Minter is something of a sublime presence, with a FIP that was Top 20 among relievers and was better than any reliever in this series not named Ryan Pressly.

Charlie Morton, Braves, SP

You really do get the sense that even with Valdez’s ALCS and Garcia’s Game 6 turnaround it is the Braves who are more comfortable with their rotation going into the World Series. It will be up to time-tested veteran Morton to put the Braves' best foot forward in Game 1, where we might get an early indication as to whether Atlanta will try to cool off the Astros and their uber-contact approach with a little creativity, including the odd first-pitch curve.

If we accept Snitker’s suggestion that Max Fried’s issues in his last start were simply a matter of location as opposed to anything else -- Braves analyst Tom Glavine told Kevin Barker and me that Fried’s front side sometimes gets violent, which sometimes causes him to pull his fastball across home plate -- then there is no need to look at Game 1 as having any more added pressure for Morton. And with AL rules in effect, Snitker won’t have to worry about anything other than how Morton is pitching, not when his turn to bat comes up. That should maximize the importance of Morton’s experience.

Eddie Rosario, Braves, OF

Talk about an incredible LCS: 14-for-25 with five extra-base hits, nine RBIs and a 1.647 OPS. Nobody has had as many hits in a series of six games or less; Will Clark’s 13-hit performance in a five-game series win over the Chicago Cubs in the 1989 NLCS stood as the standard. Rosario has reached base in 16 of his last 24 plate appearances and isn’t it funny how often mid-season acquisitions have won that award in either LCS: seven others have done so since Rickey Henderson in 1989, with the Astros' Justin Verlander (2017) the most recent.

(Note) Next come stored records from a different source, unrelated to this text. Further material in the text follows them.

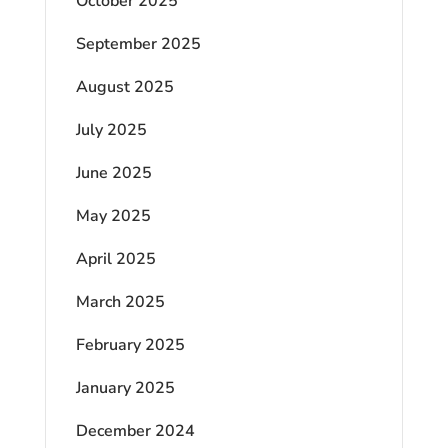
October 2025
September 2025
August 2025
July 2025
June 2025
May 2025
April 2025
March 2025
February 2025
January 2025
December 2024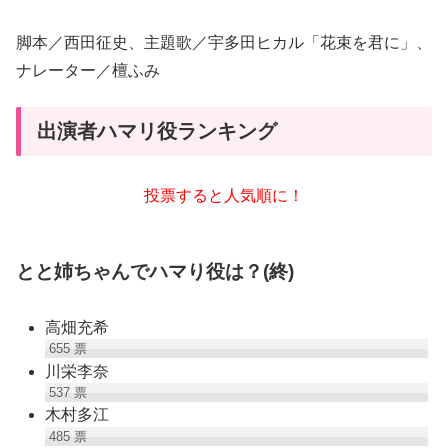
脚本／西田征史、主題歌／宇多田ヒカル「花束を君に」、
ナレーター／檀ふみ
出演者ハマリ役ランキング
投票すると人気順に！
とと姉ちゃんでハマり役は？(終)
高畑充希
655
票
川栄李奈
537
票
木村多江
485
票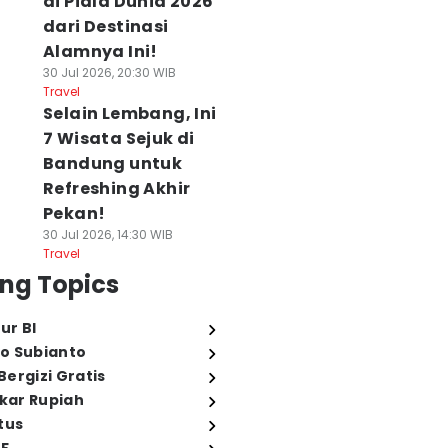
di Piala Dunia 2026
dari Destinasi
Alamnya Ini!
30 Jul 2026, 20:30 WIB
Travel
Selain Lembang, Ini
7 Wisata Sejuk di
Bandung untuk
Refreshing Akhir
Pekan!
30 Jul 2026, 14:30 WIB
Travel
ng Topics
ur BI
o Subianto
ergizi Gratis
ukar Rupiah
tus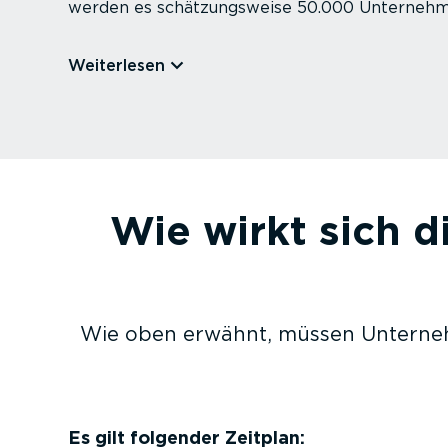
werden es schät­zungs­weise 50.000 Unternehm
Weiterlesen
Wie wirkt sich 
Wie oben erwähnt, müssen Unterneh
Es gilt folgender Zeitplan: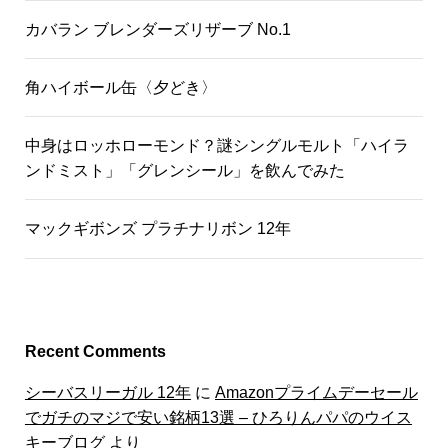
カバラン ブレンダーズリザーブ No.1
角ハイボール缶〈夕どき〉
中身はロッホローモンド？謎シングルモルト「ハイラ
ンドミスト」「グレンシール」を飲んでみた
マックギボンズ プラチナリボン 12年
Recent Comments
シーバスリーガル 12年
に
Amazonプライムデーセール
でガチのマジで安い銘柄13選 – ひろりんパパのウイス
キーブログ
より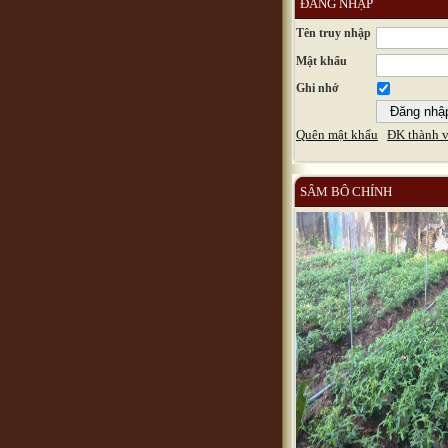
ĐĂNG NHẬP
Tên truy nhập
Mật khẩu
Ghi nhớ
Quên mật khẩu
ĐK thành v
SÂM BÔ CHÍNH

Rosario’s hits came off four curves, three fastballs and change-ups, two cutters and a sinker and slider. Woof. But keep an eye on how he handles sliders from the likes of Phil Maton, Ryne Stanek, Kendall Graveman and Pressly: as outrageous as he was in the ALCS, he whiffed on 56 per cent of the sliders he saw and while he handled lefty pitching, well, that .651 regular-season OPS against lefties would suggest he’s less likely than, say, Alvarez to continue his roll.

Having the DH in effect for the first two games at Minute Maid Park and Games 6 and 7, if necessary, will help the Braves lengthen their lineup by making it easier to re-incorporate Jorge Soler, who was placed on the COVID-19 list prior to Game 4 of the NL Division Series and rejoined the team before Game 5 of the NLCS. Soler was a force out of the lead-off spot after joining the Braves at the trade deadline, but Rosario led off in five of the six games. Snitker says he’s still leaning that way, and why not?